I thought Cloudflare would help protect my site from bots, but it utterly fails. I'm not sure if they're too sophisticated or people overestimate how well CF works for these things. I paid for advanced features for a while and reverted to the free plan once I realized it made no difference. It's a great platform in general, but hasn't been great for allowing me to see how many humans actually read my content.
I know some do because they email me occasionally. If I had to guess, of the ~200 visits per week reported in analytics, around 15 are real.
For the sort of thing you’re doing, it should be as simple as “throw it behind Cloudflare/Fastly/Bunny/whichever private CDN you like” and that’s it.
Also the diagram near the end is pretty much incoherent. GenAI, I presume.
now I suddenly I have 10k visitors a month hammering my apis and causing massive egress and cpu usage - so i had to get them behind cloudflare and now build everything statically - cut the costs back down from 90+ cpu hours to about 0.2 cpu hours a month
crazy times
(also, all donw w/ claude code's help, or it would have taken a week for me to figure out)
$4 hetzner vps can serve tons of request if you put cloudflare in front of it
I host my own runners for CI and artifcat building on Hetzner VPS (spun on demand).
People are easily lured by pay as you go plans on serverless and other cheap to get started managed services and end up racking huge bills.
This is same reason I don't use stack driver or cloud monitoring and prefer to use it graphana + loki + Prometheus setup
My setup cannot be mosco figured and end up racking huge bills.
This is bad because there are fitness guides on my domain
https://macrocodex.app/guides which newbies often put in chatgpt and asks to simplify.

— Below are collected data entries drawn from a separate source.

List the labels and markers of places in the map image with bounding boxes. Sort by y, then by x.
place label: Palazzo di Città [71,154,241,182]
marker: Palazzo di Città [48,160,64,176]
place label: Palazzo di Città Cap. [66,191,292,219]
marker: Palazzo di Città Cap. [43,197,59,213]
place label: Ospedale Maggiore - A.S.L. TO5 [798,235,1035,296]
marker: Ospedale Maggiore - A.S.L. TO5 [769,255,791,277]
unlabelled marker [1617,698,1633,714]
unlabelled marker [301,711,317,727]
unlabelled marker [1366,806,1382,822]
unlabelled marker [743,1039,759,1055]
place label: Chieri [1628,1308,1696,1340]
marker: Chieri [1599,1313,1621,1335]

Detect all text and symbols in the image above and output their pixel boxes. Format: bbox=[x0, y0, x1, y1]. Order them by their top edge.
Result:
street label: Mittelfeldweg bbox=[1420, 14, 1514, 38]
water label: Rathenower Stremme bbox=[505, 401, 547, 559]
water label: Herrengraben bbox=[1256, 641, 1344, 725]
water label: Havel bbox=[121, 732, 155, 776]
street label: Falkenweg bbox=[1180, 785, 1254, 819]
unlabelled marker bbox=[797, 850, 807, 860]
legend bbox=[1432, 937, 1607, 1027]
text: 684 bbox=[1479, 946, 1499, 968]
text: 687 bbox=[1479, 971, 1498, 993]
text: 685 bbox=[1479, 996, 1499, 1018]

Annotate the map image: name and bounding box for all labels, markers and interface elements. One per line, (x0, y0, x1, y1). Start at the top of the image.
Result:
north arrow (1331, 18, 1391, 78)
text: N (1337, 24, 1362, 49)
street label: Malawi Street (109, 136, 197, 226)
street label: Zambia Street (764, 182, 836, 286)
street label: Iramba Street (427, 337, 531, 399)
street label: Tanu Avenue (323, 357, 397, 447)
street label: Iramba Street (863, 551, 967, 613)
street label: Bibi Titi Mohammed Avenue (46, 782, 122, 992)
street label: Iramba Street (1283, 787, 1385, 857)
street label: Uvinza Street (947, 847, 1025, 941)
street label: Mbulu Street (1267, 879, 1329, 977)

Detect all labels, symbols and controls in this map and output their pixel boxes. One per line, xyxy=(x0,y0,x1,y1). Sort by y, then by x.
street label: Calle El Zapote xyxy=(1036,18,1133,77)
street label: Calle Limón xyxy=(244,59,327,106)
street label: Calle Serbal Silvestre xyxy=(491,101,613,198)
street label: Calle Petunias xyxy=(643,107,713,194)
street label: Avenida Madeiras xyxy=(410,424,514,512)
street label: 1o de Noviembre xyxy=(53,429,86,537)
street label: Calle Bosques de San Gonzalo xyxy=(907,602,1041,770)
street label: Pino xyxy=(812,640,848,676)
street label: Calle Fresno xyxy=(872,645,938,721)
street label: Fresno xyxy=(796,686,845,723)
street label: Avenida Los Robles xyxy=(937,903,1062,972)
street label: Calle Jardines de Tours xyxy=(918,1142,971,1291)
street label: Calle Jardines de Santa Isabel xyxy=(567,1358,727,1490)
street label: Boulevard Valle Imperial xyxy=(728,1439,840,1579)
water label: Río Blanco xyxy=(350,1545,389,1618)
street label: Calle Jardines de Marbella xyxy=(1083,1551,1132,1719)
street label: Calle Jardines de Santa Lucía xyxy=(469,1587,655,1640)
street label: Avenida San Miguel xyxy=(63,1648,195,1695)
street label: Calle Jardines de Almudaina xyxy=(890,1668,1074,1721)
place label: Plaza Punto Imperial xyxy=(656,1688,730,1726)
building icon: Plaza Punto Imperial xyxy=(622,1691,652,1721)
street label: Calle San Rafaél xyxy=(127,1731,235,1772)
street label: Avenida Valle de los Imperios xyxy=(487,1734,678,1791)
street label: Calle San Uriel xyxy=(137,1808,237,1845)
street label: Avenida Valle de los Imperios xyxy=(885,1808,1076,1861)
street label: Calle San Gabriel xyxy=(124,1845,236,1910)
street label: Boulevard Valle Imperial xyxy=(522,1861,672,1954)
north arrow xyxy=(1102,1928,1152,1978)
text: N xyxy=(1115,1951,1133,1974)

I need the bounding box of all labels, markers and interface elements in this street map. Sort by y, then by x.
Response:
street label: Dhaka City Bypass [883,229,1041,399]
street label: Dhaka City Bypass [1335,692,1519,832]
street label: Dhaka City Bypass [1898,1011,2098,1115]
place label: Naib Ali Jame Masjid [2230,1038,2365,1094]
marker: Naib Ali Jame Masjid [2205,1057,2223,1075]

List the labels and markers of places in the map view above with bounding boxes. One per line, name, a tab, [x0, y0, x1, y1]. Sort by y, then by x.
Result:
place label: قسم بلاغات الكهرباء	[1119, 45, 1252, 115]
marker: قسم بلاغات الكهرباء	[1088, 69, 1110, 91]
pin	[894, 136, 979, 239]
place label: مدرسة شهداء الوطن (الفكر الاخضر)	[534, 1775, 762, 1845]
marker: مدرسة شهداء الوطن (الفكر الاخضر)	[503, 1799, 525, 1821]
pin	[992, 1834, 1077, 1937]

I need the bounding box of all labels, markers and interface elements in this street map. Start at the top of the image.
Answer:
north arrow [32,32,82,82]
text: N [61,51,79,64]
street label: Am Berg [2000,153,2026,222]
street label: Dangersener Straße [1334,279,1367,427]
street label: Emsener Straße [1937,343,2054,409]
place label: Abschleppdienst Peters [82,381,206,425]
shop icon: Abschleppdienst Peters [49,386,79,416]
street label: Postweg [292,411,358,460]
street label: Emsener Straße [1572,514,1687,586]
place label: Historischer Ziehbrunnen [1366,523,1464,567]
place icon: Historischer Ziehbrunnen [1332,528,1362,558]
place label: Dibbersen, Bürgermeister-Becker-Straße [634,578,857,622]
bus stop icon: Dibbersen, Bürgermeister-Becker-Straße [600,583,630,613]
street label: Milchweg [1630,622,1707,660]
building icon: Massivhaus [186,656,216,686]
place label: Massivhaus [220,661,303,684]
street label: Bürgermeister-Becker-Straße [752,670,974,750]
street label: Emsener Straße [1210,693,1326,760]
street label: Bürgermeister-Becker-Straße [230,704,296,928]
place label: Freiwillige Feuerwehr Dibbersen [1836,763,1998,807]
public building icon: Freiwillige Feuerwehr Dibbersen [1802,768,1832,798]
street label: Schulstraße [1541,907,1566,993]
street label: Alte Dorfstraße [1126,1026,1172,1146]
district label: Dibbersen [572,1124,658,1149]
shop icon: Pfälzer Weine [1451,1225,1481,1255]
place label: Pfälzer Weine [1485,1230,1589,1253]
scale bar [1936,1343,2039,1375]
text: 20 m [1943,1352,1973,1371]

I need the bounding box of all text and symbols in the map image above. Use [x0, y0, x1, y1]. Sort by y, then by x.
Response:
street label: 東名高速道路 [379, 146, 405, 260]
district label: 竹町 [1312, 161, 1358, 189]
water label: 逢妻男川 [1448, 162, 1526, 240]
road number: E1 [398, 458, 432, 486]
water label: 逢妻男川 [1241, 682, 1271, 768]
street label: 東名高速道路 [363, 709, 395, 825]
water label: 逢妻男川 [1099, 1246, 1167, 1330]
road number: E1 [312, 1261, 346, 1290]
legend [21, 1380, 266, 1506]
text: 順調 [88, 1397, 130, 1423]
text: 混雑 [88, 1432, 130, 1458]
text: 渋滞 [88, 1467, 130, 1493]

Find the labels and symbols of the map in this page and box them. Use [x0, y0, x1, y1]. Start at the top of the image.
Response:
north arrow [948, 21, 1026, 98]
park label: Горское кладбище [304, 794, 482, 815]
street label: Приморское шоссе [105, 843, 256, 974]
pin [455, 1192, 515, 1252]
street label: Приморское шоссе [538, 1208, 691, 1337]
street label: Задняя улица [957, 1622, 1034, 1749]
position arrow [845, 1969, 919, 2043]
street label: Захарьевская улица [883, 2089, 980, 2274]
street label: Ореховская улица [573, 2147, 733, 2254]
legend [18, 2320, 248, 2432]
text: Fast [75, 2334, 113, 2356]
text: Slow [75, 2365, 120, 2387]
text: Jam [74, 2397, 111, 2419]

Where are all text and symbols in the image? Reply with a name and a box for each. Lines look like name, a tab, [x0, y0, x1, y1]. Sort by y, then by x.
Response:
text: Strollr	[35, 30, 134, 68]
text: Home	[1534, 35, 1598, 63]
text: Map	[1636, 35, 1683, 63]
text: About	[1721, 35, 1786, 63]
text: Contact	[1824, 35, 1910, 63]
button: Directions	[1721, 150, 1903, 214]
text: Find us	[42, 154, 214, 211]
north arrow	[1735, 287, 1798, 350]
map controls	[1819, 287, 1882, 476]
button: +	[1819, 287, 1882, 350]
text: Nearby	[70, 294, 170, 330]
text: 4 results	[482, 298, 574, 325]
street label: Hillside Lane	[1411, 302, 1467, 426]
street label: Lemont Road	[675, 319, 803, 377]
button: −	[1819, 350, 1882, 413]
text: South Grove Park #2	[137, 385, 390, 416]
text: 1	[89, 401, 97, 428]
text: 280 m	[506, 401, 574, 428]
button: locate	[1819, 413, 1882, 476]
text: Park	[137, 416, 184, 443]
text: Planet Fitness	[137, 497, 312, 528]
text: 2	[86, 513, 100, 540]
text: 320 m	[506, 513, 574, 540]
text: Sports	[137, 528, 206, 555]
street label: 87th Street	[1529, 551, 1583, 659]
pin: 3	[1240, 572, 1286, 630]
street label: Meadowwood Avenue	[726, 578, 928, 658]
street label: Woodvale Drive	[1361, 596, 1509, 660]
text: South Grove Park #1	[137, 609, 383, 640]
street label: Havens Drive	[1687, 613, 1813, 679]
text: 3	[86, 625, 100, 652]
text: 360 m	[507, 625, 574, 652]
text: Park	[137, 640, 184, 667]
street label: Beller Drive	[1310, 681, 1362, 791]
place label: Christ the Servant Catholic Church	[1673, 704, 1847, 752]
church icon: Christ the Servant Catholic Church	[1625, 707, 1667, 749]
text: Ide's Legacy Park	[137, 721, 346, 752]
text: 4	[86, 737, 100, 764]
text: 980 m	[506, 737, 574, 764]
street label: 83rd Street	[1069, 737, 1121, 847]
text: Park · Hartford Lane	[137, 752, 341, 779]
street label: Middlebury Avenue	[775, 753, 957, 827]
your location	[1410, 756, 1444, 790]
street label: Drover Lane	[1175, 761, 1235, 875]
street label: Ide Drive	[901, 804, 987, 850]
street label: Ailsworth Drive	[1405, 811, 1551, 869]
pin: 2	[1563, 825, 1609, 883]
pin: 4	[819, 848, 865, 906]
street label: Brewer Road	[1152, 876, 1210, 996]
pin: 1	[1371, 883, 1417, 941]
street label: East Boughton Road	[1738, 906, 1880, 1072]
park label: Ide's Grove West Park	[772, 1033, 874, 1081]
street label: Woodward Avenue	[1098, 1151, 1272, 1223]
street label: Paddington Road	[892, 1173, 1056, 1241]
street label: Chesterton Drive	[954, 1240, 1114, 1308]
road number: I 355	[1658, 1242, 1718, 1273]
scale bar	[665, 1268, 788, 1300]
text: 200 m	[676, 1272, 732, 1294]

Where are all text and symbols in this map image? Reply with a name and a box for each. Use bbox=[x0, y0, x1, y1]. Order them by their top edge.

I enabled crawl for LLMs. There is lot of misinformation in fitness field so it's better if LLMs get their content from people who atleast have experience in the field
jdw64•3h ago
johng•1h ago
It's going to be a serious problem and I've already seen sites that are down 90% in traffic simply because AI is scraiping them, answering the questions themselves and never providing a linkback.
01284a7e•1h ago
gbgarbeb•36m ago
diatone•29m ago
pixl97•1h ago
Dead internet manifest.
nilirl•25m ago
I'm a copywriter and I used to get hired to write posts on behalf of founders on LinkedIn or for their company blog.
Now, the last three jobs I had were all focused on sending cold email.
ryandrake•16m ago
We need to stop this treadmill of trying to "build reputation" and stop focusing on "symbolic capital" and "clout" and whatever else bloggers are going after. You're not going to get it, and even if you do, you're not going to be able to "monetize" it.
If you have a need to write, write. Maybe a handful of actual people will read it, maybe not. But, I wouldn't try to do it for a living. The reward will have to be the cathartic process of writing itself, and not in how much attention it gets, how much it "blows up" or how viral it gets.
jdw64•7m ago
What I need is for my writing to spread enough that I can receive opportunities to have my programming ability evaluated.
The reason I write about programming is that, in the past, some readers found my programming essays interesting, and that led to chances for me to be tested. I had to leave graduate school because of financial problems, and I did not graduate from a prestigious university.
So this is not simply about monetizing writing. It is a struggle to receive opportunities. Those are fundamentally different things.
Some people may be happy writing things that nobody reads. But many people are happier when they can share their writing and let their values collide with those of others.